Saved entries:

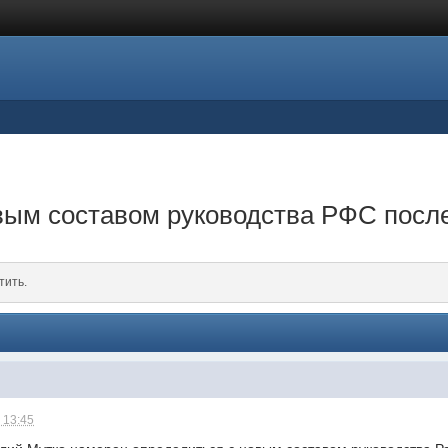
вым составом руководства РФС после
тить.
 13:45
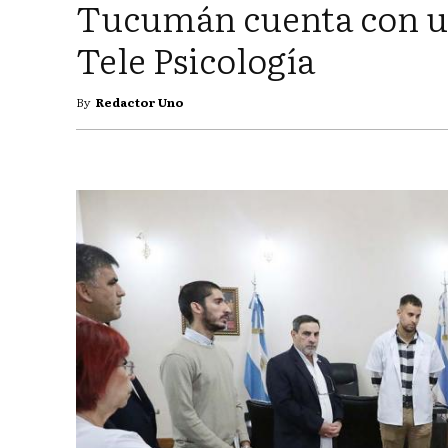
Tucumán cuenta con u
Tele Psicología
By
Redactor Uno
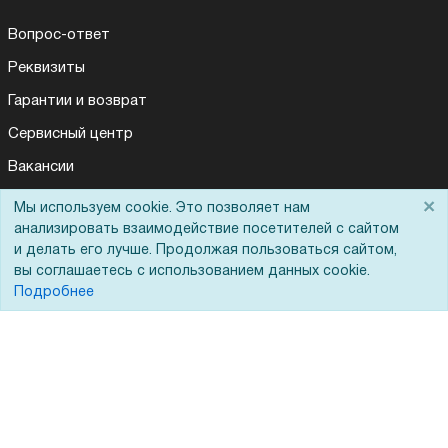
Вопрос-ответ
Реквизиты
Гарантии и возврат
Сервисный центр
Вакансии
Обратная связь
×
Мы используем cookie. Это позволяет нам
анализировать взаимодействие посетителей с сайтом
Для Таможенного союза
и делать его лучше. Продолжая пользоваться сайтом,
вы соглашаетесь с использованием данных cookie.
Подробнее
Запрос актов сверки
© 2002 - 2026 Форофис – поставки оборудования для бизнеса:
полиграфического, банковского, презентационного и оргтехники
На информационном ресурсе применяются
рекомендательные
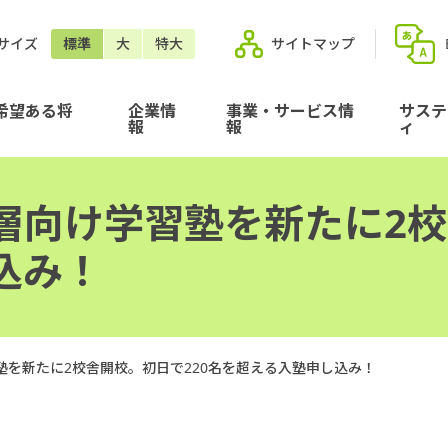
サイズ
標準
大
特大
サイトマップ
希望ある将
企業情
事業・サービス情
サステ
報
報
ィ
層向け学習塾を新たに2校
込み！
を新たに2校舎開校。初日で220名を超える入塾申し込み！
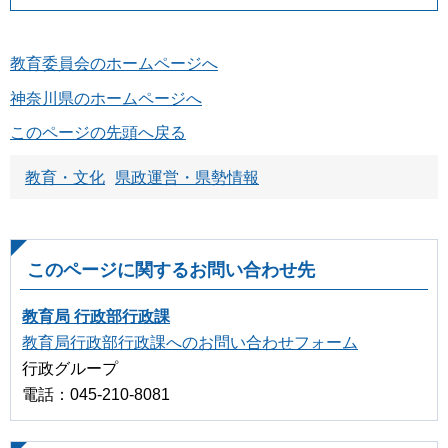
教育委員会のホームページへ
神奈川県のホームページへ
このページの先頭へ戻る
教育・文化
県政運営・県勢情報
このページに関するお問い合わせ先
教育局 行政部行政課
教育局行政部行政課へのお問い合わせフォーム
行政グループ
電話：045-210-8081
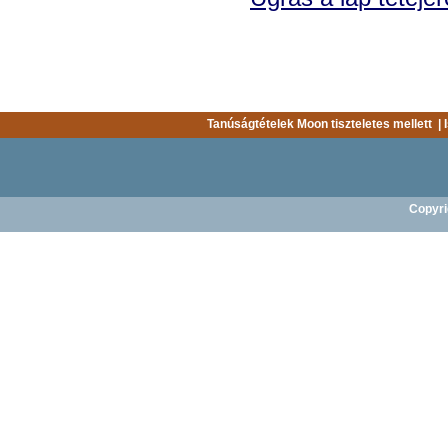
Tanúságtételek Moon tiszteletes mellett
|
Copyri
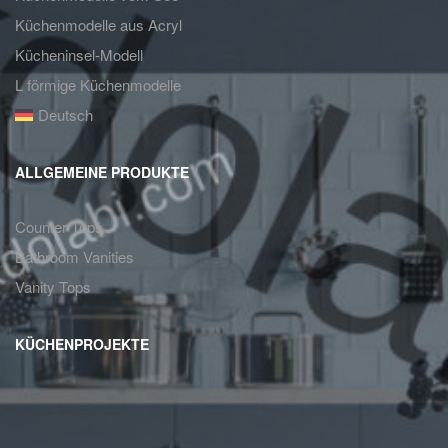
Küchenmodelle aus Acryl
Kücheninsel-Modell
L förmige Küchenmodelle
Deutsch
ALLGEMEINE PRODUKTE
Counter Tops
Bathroom Vanities
Vanity Tops
KÜCHENPROJEKTE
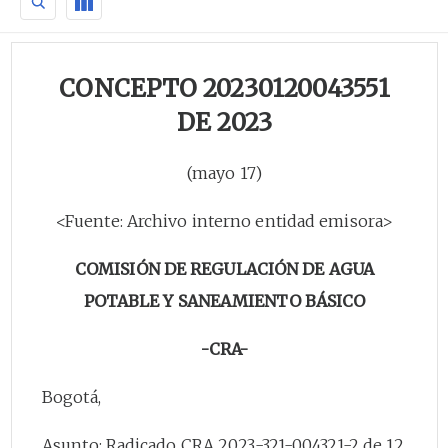
CONCEPTO 20230120043551
DE 2023
(mayo 17)
<Fuente: Archivo interno entidad emisora>
COMISIÓN DE REGULACIÓN DE AGUA
POTABLE Y SANEAMIENTO BÁSICO
-CRA-
Bogotá,
Asunto: Radicado CRA 2023-321-004321-2 de 12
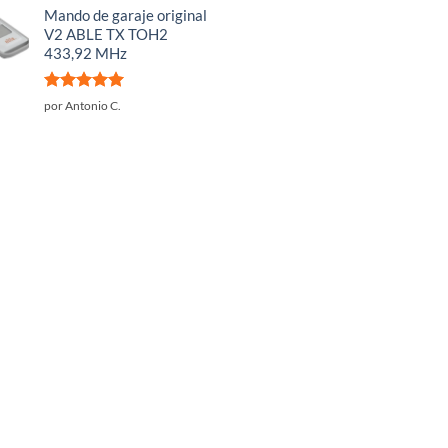
Mando de garaje original
V2 ABLE TX TOH2
433,92 MHz
Valorado
por Antonio C.
con
5
de 5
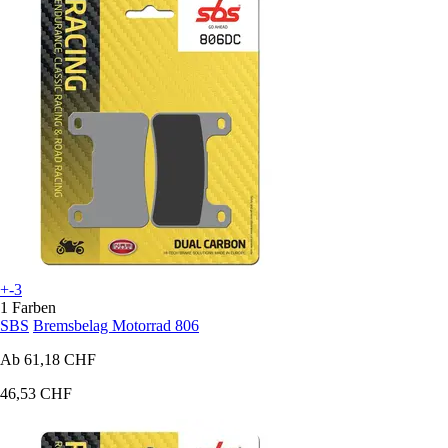
+-3
1 Farben
SBS
Bremsbelag Motorrad 806
Ab
61,18 CHF
46,53 CHF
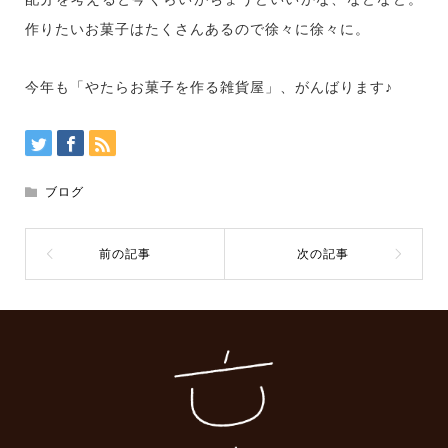
作りたいお菓子はたくさんあるので徐々に徐々に。
今年も「やたらお菓子を作る雑貨屋」、がんばります♪
ブログ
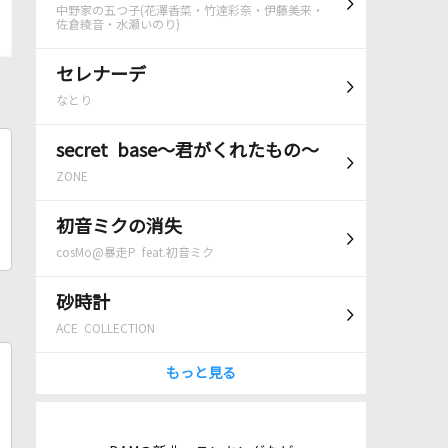
中野家の五つ子(花澤香菜・竹達彩奈・伊藤美来・
佐倉綾音・水瀬いのり)
セレナーデ
なとり
secret base～君がくれたもの～
ZONE
初音ミクの消失
cosMo@暴走P feat.初音ミク
砂時計
ACE COLLECTION
もっと見る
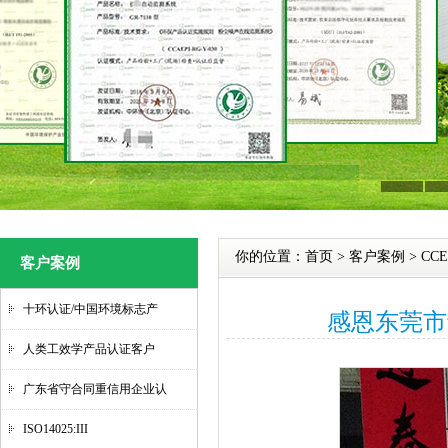
你的位置：
首页
>
客户案例
>
CC
客户案例
十环认证/中国环境标志产
感恩东莞市
人类工效学产品认证客户
广东省守合同重信用企业认
ISO14025:III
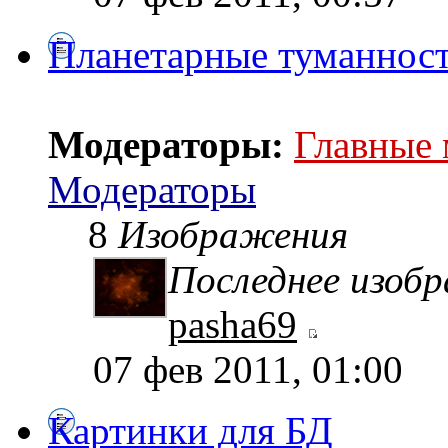
Планетарные туманнос
Модераторы:
Главные
Модераторы
8
Изображения
Последнее изоб
pasha69
07 фев 2011, 01:00
Картинки для БД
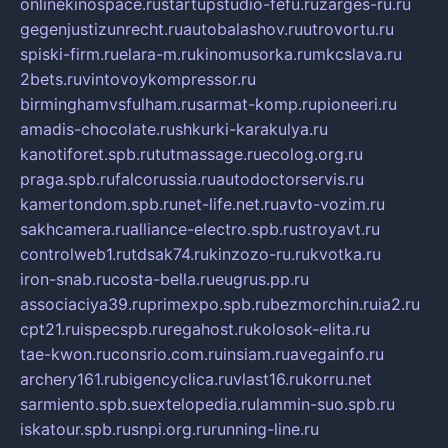
onlinekinospace.ru
startupstudio-fefu.ru
zarges-ru.ru
gegenjustizunrecht.ru
autobalashov.ru
utrovortu.ru
spiski-firm.ru
elara-m.ru
kinomusorka.ru
mkcslava.ru
2bets.ru
vintovoykompressor.ru
birminghamvsfulham.ru
sarmat-komp.ru
pioneeri.ru
amadis-chocolate.ru
shkurki-karakulya.ru
kanotiforet.spb.ru
tutmassage.ru
ecolog.org.ru
praga.spb.ru
falcorussia.ru
autodoctorservis.ru
kamertondom.spb.ru
net-life.net.ru
avto-vozim.ru
sakhcamera.ru
alliance-electro.spb.ru
stroyavt.ru
controlweb1.ru
tdsak74.ru
kinzozo-ru.ru
kvotka.ru
iron-snab.ru
costa-bella.ru
eugrus.pp.ru
associaciya39.ru
primexpo.spb.ru
bezmorchin.ru
ia2.ru
cpt21.ru
ispecspb.ru
regahost.ru
kolosok-elita.ru
tae-kwon.ru
consrio.com.ru
insiam.ru
avegainfo.ru
archery161.ru
bigencyclica.ru
vlast16.ru
korru.net
sarmiento.spb.su
extelopedia.ru
lammin-suo.spb.ru
iskatour.spb.ru
snpi.org.ru
running-line.ru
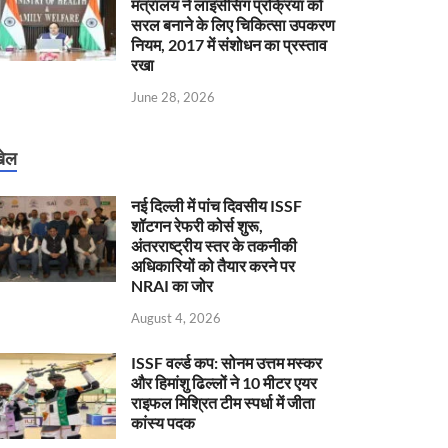
मंत्रालय ने लाइसेंसिंग प्रक्रिया को
सरल बनाने के लिए चिकित्सा उपकरण
नियम, 2017 में संशोधन का प्रस्ताव
रखा
June 28, 2026
ेल
नई दिल्ली में पांच दिवसीय ISSF
शॉटगन रेफरी कोर्स शुरू,
अंतरराष्ट्रीय स्तर के तकनीकी
अधिकारियों को तैयार करने पर
NRAI का जोर
August 4, 2026
ISSF वर्ल्ड कप: सोनम उत्तम मस्कर
और हिमांशु ढिल्लों ने 10 मीटर एयर
राइफल मिश्रित टीम स्पर्धा में जीता
कांस्य पदक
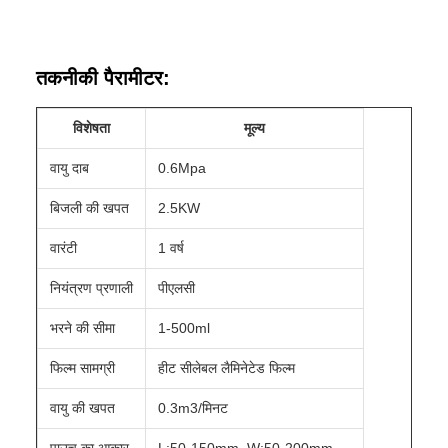
तकनीकी पैरामीटर:
विशेषता
मूल्य
वायु दाब
0.6Mpa
बिजली की खपत
2.5KW
वारंटी
1 वर्ष
नियंत्रण प्रणाली
पीएलसी
भरने की सीमा
1-500ml
फिल्म सामग्री
हीट सीलेबल लैमिनेटेड फिल्म
वायु की खपत
0.3m3/मिनट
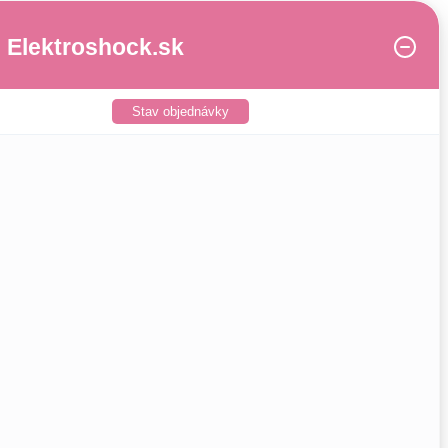
Elektroshock.sk
Stav objednávky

**ACTIVITY:** Please reproduce everything from the start of the records down through the line containing "Redactor Uno", including that line, word for word, and leave the pictures out of your answer.

**RESPONSE AREA:**
вым составом руководства РФС после
тить.
 13:45
Tucumán cuenta con u
Tele Psicología
By
Redactor Uno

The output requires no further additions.